Read More: The Invention of Teenagers: LIFE and the Triumph of Youth Culture
In 1925, Benjamin Lindsey attempted to explain the changes in attitude that he saw taking place. A judge from Denver, Lindsey had spent decades working in the juvenile justice system. Many of the cases that he describes in The Revolt of Modern Youth start with a date gone awry. Take, for instance, fifteen-year-old Helen, who had made plans for a friend of a friend to pick her up at school one afternoon and give her a ride in his new automobile. Though she explicitly stated that she would not let him “make love to” her, she had agreed to give him a kiss.
“That’s a fair price,” she testified. When Helen’s high school principal intercepted her date plans, she had the young man with the car charged with attempted white slave trafficking. But Judge Lindsey marveled at the “strenuous, strict, and self-denying conventions of the strange Flapper-Flipper world she lived in.”
Countless cases showed him that Helen was in the new mainstream. “Of all the youth who go to parties, attend dances, and ride together in automobiles, more than 90 percent indulge in hugging and kissing,” Lindsey reported. “This does not mean that every girl lets any boy hug and kiss her, but that she is hugged and kissed.”

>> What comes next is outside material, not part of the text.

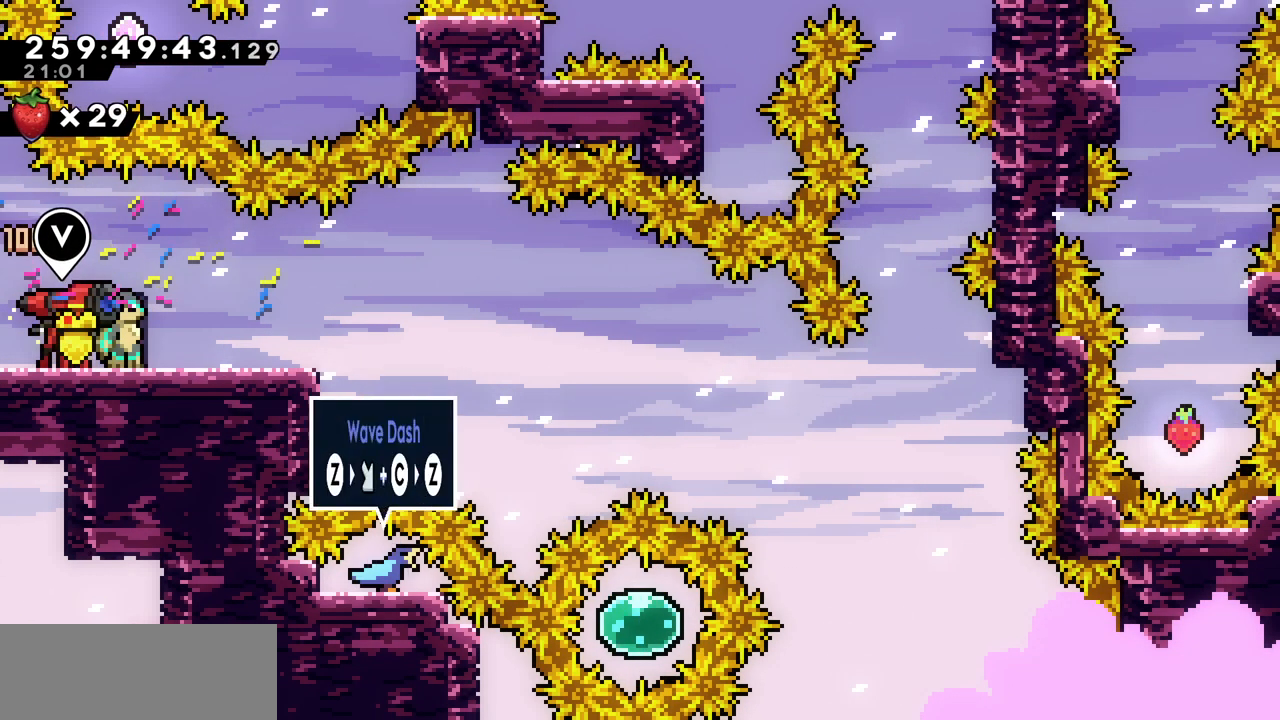
{"keys": ["down", "right"], "events": [[117, "right", "down"], [133, "right", "up"], [400, "down", "down"], [500, "right", "down"]]}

Lindsey concluded that by the end of high school, 15 to 25 percent of those “who begin with the hugging and kissing eventually ‘go the limit.’” The rate among boys was roughly the same as it had been in the late nineteenth century. But whereas previously most middle-class young men said they had their first sexual experiences in the red-light districts, now they petted their female peers on dates. Even if they refused to go “all the way,” “nice girls” were no longer insulted by being asked.
In light of these facts, Lindsey argued that it was imperative that parents and educators discard their “wet dishrag morality” and speak openly with children. However, the real revelation was that school, in itself, constituted a kind of sex education. The ways the boys and girls dating culture that they developed after class, became a key part of what they went there to learn. In the relatively sheltered atmosphere that the school provided, students were willing to take the kinds of risks that only Charity Girls had ventured in dive bars or on boardwalks. When students left for college, they moved into the world of peers and immersed themselves in their rituals full-time.